**Work to complete**
1: In the vitamin D and coronary plaque passage, what was the fatty plaque ratio in the whole population?
2: Reproduce the section of the vitamin D and coronary plaque passage that begins at the words "Vitamin D supplement reportedly" and stops after the words "studies are needed.".
3: What are all the diagnostic values that the vitamin D and coronary plaque passage reports for CACS >0 in acute coronary syndrome?

Mere non-calcified plaque was observed in 4-38% of the asymptomatic patients(30-32). A meta-analysis showed that only 1% of patients with CACS: 0 were diagnosed with acute coronary syndrome after presenting with acute chest pain, normal troponin level, and suspected electrocardiography(33). Moreover, it was determined in this study that CACS >0 had a 99% sensitivity value, 57% specificity value, 24% positive predictive value, and 99% negative predictive value for acute coronary syndrome(33). In this research, it was observed that while the fatty plaque ratio in the whole population was 13.5%, this rate increased to 25.1% in vitamin D inadequacy and 31.9% in vitamin D deficiency in patients with CACS: 0. Furthermore, it was found that vitamin D deficiency, independent of traditional risk factors, increased the likelihood of fatty plaque by about 2.4 times in this patient group. This can speed up the atherosclerotic process due to the increased presence of calcium from simple fatty plaque to mixed plaque, which is the very early stage of CAD(11,12).
Vitamin D supplement reportedly does not change coronary artery plaque load in patients with calcified plaque(12), but it has been associated with improvement in cardiac results(23,34). As far as observed in the current research, no studies that have assessed the effect of vitamin D supplements in patients with a fatty plaque in their coronary could be found. Therefore, the atherosclerotic process can be slowed down or prevented with vitamin D supplements, especially in patients with vitamin D deficiency or inadequacy. To this end, randomized controlled studies are needed.

Scene geometry reasoning data
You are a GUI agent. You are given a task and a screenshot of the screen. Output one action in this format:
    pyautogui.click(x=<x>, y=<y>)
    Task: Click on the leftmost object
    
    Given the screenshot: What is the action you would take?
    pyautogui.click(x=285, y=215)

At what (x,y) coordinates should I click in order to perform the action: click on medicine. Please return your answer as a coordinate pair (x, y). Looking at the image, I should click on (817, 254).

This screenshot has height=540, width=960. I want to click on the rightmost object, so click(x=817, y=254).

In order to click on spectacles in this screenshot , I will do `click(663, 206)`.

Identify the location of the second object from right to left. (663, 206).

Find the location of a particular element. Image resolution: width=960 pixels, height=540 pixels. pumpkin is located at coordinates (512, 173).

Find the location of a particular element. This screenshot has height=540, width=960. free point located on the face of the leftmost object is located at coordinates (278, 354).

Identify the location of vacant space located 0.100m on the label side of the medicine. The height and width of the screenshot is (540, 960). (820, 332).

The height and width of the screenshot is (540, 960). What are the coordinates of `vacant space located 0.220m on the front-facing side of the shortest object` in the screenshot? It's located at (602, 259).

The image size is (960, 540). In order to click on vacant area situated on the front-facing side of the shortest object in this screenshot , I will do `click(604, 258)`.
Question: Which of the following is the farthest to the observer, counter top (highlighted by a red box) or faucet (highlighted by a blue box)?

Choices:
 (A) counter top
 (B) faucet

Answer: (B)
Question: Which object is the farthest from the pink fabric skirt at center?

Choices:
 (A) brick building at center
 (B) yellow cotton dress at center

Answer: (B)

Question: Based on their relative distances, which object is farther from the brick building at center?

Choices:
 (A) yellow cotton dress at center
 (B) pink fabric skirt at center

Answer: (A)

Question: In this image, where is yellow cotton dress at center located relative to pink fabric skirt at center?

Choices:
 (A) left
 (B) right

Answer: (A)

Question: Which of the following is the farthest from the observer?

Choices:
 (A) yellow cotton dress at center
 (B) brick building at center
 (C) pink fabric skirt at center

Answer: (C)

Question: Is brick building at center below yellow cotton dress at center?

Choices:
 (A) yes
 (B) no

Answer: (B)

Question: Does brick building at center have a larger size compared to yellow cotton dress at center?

**Results for each task**
1: 13.5%

2:
Vitamin D supplement reportedly does not change coronary artery plaque load in patients with calcified plaque(12), but it has been associated with improvement in cardiac results(23,34). As far as observed in the current research, no studies that have assessed the effect of vitamin D supplements in patients with a fatty plaque in their coronary could be found. Therefore, the atherosclerotic process can be slowed down or prevented with vitamin D supplements, especially in patients with vitamin D deficiency or inadequacy. To this end, randomized controlled studies are needed.

3:
- Sensitivity: 99%
- Specificity: 57%
- Positive predictive value: 24%
- Negative predictive value: 99%